**DOCUMENT PASSAGE:**
[TOPIC 03/11] Structured Error Handling

[Taylor Blau <me@ttaylorr.com>]

Structured Error Handling
=========================

(moderator: brian, notetaker: jrnieder)

* brian: idea for structured error handling!
   * Very little needed - pointer to error string, uint64_t error code,
     and ??  (third thing I didn't hear). Return it on the stack. Rust
     does this kind of thing all the time.
   * Having that structured return value lets a caller decide what to do
     with it
     - print a message, decide whether to exit or recover, etc.
* Patrick: a few requirements
   * want to attach arbitrary metadata to an error (e.g. "I had a
     conflict between that file and that file for this revision").
     Especially useful on the server side.
   * avoid having to parse error messages. Gitaly runs into this. Can
     imagine setting an envvar to get json or some other parsable format
     instead of human-consumable error messages.
* brian: sounds doable. GitHub also has the same hassle with parsing
  error messages.

**TASK REQUIREMENTS:**
(a) According to the structured error handling notes, is each statement true? Answer yes or no and quote the words that decide it: (i) brian suggested returning the error on the stack; (ii) Patrick wanted callers to parse error messages; (iii) GitHub does not have trouble parsing error messages.
(b) Can you reproduce the structured error handling notes word for word, starting with "Especially useful on" and going on through "human-consumable error messages."?
The records have no connection to the structured error handling notes.

**EXCERPTED RECORDS:**

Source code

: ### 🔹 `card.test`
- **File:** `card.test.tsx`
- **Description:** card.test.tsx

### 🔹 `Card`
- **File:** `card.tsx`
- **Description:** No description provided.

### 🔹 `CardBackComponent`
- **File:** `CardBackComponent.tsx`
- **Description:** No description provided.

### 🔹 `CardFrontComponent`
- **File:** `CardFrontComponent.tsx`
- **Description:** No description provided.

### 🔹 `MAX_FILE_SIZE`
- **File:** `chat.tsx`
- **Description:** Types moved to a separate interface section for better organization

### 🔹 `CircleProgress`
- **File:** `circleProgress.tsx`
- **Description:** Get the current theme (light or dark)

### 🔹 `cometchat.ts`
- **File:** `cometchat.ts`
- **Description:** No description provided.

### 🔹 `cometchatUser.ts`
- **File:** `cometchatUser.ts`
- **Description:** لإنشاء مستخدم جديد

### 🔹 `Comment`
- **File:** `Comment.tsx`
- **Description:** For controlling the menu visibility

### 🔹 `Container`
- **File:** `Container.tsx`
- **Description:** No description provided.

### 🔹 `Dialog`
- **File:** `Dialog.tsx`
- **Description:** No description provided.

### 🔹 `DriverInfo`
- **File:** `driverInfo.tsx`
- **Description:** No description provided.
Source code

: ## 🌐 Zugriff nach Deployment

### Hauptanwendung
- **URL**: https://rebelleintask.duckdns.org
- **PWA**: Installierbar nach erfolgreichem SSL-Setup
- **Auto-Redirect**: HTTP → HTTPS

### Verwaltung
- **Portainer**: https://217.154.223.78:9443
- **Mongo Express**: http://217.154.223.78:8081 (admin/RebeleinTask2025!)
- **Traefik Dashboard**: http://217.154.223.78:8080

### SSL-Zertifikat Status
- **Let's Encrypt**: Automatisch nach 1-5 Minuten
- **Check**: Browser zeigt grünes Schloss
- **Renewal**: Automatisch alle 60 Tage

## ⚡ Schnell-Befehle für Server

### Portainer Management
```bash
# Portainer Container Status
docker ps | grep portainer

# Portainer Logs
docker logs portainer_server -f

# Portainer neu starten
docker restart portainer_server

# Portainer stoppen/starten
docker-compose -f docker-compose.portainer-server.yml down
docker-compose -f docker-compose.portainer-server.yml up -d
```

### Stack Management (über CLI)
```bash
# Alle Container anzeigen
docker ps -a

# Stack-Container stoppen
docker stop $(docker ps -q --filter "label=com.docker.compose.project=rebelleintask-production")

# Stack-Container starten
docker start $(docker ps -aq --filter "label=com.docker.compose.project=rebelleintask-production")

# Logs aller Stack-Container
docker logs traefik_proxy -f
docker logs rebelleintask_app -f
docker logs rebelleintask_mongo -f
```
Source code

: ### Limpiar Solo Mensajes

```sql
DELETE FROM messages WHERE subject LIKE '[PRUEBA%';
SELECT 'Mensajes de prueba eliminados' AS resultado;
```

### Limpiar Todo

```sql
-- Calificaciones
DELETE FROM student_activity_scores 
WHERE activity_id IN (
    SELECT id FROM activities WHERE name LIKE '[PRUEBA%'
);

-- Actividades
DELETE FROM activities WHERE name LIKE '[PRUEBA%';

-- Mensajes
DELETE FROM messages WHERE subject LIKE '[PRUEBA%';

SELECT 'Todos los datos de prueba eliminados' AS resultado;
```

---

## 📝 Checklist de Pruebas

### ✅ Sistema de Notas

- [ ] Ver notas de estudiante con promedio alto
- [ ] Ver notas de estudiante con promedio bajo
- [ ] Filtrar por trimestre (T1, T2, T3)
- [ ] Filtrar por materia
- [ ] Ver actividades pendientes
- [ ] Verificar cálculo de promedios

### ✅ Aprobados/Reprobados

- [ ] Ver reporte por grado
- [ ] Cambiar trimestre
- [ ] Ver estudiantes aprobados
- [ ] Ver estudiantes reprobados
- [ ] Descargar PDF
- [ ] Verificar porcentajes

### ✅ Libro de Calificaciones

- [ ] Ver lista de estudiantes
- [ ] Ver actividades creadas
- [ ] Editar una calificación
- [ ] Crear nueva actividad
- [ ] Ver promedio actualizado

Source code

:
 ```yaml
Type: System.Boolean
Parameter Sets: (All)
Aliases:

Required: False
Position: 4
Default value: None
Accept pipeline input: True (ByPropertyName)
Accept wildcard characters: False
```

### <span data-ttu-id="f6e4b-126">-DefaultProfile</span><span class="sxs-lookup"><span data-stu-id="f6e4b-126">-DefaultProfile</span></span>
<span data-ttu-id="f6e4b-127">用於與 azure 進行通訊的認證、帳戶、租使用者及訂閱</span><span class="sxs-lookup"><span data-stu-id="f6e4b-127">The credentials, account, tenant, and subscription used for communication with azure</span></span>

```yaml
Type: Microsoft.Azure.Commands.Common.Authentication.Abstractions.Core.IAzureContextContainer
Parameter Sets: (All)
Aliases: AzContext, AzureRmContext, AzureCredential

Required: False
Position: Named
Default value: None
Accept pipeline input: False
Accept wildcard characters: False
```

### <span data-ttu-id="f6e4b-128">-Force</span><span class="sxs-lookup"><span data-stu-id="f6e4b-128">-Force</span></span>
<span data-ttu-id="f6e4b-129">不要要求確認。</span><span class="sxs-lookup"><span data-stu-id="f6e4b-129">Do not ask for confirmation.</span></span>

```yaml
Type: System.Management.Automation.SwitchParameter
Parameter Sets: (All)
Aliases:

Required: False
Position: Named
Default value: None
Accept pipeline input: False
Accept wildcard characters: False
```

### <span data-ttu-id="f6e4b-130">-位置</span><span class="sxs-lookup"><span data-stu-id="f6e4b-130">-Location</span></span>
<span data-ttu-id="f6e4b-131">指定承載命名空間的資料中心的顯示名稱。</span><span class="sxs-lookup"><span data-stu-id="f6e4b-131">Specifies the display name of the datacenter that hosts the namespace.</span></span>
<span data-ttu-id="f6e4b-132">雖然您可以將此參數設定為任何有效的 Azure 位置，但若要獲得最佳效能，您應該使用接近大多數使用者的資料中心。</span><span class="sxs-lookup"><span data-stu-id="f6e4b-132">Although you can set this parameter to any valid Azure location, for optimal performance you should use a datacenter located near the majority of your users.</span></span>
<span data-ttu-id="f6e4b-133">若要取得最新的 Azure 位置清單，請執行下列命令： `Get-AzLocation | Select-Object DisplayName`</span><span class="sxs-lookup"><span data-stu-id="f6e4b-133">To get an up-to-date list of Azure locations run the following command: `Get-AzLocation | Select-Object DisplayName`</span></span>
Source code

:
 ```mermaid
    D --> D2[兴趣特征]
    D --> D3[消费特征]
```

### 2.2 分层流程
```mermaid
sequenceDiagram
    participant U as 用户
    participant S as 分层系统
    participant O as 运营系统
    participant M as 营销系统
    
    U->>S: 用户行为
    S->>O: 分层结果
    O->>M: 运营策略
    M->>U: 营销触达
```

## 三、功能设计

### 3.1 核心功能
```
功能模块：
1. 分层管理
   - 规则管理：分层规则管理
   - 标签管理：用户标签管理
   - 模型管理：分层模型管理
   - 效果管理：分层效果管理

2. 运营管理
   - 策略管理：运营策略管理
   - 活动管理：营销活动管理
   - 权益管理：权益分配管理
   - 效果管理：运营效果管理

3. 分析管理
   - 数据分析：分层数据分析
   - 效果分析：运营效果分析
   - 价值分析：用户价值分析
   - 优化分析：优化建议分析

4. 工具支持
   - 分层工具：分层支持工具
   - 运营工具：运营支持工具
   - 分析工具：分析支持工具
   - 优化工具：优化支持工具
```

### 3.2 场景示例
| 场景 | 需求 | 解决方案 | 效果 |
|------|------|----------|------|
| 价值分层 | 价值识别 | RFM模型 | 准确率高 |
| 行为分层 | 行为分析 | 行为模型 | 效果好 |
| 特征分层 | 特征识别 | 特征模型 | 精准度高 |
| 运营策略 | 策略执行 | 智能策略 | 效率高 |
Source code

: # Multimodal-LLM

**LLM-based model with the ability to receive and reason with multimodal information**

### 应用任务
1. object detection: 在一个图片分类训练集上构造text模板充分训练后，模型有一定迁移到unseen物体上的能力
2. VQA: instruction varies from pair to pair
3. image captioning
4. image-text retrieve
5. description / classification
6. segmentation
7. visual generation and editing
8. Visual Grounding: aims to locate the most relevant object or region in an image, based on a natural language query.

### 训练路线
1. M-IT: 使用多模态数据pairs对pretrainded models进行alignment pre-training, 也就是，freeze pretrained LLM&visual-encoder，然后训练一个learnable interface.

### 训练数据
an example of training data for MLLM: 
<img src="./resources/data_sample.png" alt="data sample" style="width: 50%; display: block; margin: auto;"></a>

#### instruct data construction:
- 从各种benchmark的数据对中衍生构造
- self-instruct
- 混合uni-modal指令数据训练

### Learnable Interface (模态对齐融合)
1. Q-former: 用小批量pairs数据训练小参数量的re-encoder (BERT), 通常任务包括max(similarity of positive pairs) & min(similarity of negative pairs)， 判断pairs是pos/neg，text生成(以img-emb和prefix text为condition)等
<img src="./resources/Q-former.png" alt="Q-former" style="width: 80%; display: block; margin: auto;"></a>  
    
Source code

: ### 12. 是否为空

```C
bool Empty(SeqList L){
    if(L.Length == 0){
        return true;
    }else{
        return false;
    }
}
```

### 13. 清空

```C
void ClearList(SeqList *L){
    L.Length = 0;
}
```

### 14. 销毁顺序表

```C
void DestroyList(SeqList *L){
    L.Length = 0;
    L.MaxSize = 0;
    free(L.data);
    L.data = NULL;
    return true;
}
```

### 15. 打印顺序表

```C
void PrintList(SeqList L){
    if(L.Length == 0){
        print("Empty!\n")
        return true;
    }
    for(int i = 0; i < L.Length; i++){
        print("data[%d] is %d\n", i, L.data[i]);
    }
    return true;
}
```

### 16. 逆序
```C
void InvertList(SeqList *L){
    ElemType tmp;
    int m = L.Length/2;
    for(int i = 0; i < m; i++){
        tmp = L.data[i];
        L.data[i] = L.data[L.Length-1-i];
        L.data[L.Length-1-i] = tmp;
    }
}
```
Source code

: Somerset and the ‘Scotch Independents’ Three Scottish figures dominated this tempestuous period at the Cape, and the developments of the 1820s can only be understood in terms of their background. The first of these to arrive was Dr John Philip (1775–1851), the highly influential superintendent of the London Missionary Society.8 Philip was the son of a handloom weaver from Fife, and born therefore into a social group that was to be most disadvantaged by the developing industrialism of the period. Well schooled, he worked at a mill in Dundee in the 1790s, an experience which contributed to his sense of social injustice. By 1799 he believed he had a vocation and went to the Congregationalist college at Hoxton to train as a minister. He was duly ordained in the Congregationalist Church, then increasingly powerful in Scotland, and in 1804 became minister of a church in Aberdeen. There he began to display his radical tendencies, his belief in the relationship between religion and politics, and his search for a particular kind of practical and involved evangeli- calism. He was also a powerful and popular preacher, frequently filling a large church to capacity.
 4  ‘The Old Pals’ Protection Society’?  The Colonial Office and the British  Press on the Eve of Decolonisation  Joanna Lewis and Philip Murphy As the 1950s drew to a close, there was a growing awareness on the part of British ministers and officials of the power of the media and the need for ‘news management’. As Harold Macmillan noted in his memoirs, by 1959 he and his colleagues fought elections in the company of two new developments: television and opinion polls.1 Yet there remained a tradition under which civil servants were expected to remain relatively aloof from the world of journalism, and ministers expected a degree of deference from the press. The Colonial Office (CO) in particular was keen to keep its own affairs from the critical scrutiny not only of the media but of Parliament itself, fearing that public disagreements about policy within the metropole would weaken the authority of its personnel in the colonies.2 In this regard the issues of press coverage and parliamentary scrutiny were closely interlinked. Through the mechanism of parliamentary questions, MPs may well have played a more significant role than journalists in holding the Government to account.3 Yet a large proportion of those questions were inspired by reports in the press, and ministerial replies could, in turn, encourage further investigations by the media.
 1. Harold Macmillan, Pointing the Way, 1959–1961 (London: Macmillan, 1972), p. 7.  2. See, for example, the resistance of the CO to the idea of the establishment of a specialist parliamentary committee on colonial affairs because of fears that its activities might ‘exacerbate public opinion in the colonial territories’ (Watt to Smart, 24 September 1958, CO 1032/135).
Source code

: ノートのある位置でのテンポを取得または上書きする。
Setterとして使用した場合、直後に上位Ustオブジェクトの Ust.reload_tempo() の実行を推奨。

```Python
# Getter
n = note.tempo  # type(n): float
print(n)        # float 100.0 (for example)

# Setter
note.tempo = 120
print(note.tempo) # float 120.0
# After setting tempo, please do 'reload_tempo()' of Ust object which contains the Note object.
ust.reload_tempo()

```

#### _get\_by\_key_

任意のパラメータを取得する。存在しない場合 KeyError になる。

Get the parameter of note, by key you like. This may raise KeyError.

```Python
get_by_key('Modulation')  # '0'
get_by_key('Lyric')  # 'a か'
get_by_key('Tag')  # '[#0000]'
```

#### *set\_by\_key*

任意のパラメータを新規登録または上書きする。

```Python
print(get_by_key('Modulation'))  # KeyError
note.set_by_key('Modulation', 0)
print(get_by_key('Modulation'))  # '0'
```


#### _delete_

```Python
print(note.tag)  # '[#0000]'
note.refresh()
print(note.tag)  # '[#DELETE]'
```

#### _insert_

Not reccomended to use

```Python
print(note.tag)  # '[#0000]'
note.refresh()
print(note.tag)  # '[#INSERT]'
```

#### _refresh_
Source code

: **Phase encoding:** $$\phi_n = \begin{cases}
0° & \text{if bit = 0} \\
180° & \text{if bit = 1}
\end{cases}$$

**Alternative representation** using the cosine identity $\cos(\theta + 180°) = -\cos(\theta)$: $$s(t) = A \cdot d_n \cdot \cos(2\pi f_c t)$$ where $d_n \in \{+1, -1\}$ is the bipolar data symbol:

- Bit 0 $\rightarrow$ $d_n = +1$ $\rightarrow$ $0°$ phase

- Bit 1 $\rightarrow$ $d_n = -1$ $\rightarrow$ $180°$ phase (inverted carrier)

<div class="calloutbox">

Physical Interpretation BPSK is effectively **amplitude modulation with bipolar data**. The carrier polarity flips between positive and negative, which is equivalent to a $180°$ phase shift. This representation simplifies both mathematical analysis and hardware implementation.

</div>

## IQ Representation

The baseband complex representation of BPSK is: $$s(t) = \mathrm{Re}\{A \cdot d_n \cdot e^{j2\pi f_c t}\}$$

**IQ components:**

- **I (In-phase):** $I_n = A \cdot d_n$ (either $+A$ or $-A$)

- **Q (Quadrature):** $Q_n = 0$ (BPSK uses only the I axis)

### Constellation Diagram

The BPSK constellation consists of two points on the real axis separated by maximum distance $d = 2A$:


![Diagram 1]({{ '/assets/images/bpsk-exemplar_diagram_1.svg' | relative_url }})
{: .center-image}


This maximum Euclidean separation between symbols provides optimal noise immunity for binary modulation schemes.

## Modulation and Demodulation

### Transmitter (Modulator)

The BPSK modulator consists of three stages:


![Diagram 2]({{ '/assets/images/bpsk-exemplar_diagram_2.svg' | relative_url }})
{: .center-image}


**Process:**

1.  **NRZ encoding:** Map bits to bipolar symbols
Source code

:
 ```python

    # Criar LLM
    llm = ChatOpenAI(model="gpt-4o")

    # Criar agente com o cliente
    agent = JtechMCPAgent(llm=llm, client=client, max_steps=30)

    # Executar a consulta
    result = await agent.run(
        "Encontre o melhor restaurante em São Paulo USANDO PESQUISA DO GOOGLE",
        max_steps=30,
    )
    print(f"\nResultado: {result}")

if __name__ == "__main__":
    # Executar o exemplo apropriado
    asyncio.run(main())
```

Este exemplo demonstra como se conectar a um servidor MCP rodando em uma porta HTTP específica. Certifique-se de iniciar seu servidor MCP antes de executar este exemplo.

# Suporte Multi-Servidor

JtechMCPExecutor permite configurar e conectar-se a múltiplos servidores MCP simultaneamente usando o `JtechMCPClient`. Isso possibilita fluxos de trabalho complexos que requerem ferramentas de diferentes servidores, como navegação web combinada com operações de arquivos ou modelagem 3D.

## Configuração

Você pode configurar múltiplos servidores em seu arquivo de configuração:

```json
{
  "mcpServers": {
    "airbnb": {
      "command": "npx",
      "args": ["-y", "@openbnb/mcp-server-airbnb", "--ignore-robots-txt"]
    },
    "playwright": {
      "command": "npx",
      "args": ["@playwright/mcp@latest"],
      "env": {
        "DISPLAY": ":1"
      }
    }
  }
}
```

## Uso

**TASK ANSWERS:**
(a)
(i) Yes: "Return it on the stack."
(ii) No: "avoid having to parse error messages."
(iii) No: "GitHub also has the same hassle with parsing error messages."

(b)
Especially useful on the server side.
   * avoid having to parse error messages. Gitaly runs into this. Can
     imagine setting an envvar to get json or some other parsable format
     instead of human-consumable error messages.